The Time Out takes place immediately before the surgical incision, with the full surgical team present. It involves the active confirmation of the patient’s identity, procedure, and site of surgery, ensuring consistency with consent forms and clinical records. The surgeon, anaesthetist, and nursing staff also share anticipated critical events, such as potential blood loss, airway concerns, infection risks, or equipment needs. Sterility is verified, imaging is displayed, and the plan for antibiotics or venous thromboembolism (VTE) prophylaxis is reviewed.

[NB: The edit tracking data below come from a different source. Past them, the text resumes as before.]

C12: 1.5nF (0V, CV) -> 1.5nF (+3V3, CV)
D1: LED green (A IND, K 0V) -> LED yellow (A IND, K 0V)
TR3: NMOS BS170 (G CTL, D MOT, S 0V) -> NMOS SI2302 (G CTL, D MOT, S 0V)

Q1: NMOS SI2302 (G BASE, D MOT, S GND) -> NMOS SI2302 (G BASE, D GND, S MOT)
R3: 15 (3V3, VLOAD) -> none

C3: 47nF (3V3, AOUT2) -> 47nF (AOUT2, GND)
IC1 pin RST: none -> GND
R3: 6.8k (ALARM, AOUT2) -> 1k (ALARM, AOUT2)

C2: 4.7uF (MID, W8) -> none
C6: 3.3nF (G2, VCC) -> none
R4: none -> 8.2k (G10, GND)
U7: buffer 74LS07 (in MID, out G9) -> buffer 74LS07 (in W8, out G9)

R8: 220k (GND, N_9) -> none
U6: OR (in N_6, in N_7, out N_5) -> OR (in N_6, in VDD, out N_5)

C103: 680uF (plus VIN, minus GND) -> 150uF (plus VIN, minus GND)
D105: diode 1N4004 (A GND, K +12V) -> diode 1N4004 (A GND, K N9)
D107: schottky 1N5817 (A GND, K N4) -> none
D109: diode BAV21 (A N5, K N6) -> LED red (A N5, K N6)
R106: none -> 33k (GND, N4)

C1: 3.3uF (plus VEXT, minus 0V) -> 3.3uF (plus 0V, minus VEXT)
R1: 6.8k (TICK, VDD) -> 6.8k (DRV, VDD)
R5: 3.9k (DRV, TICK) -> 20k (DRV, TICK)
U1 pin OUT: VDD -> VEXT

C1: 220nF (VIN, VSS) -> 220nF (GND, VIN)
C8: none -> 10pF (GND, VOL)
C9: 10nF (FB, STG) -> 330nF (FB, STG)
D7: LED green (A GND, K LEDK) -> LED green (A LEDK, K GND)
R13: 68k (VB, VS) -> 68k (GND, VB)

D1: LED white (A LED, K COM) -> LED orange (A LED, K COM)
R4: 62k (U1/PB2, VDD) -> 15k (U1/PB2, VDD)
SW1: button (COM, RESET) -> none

Clinically, this stage is crucial for ensuring that all team members begin with the same understanding of the case. Surgical environments can be fast-paced and complex, and miscommunication is a frequent contributor to adverse events. By deliberately pausing, “Time Out” establishes shared situational awareness, empowers staff to raise concerns, and significantly reduces wrong-site surgery, retained instruments, and other serious incidents.


The “Sign Out” Phase

The Sign Out occurs before the patient leaves the operating room. The checklist requires the team to verbally confirm the procedure performed, check that instrument, sponge, and needle counts are correct, and ensure that specimens are accurately labelled. Equipment issues are noted, and the anaesthetist and surgical team discuss key recovery and postoperative concerns.

In clinical practice, this step prevents retained foreign objects, mislabelled pathology specimens, and lapses in postoperative communication. It also provides a structured moment to highlight complications or equipment failures, which supports both patient safety and quality improvement across cases.


Learning Outcomes

  1. Observe the WHO checklist being used in practice.
  2. Increase understanding of the components of the WHO safety checklist.
  3. Observe the roles of the MDT in the WHO safety checklist.
  4. Increase understanding of the importance of using WHO safety checklists in clinical practice.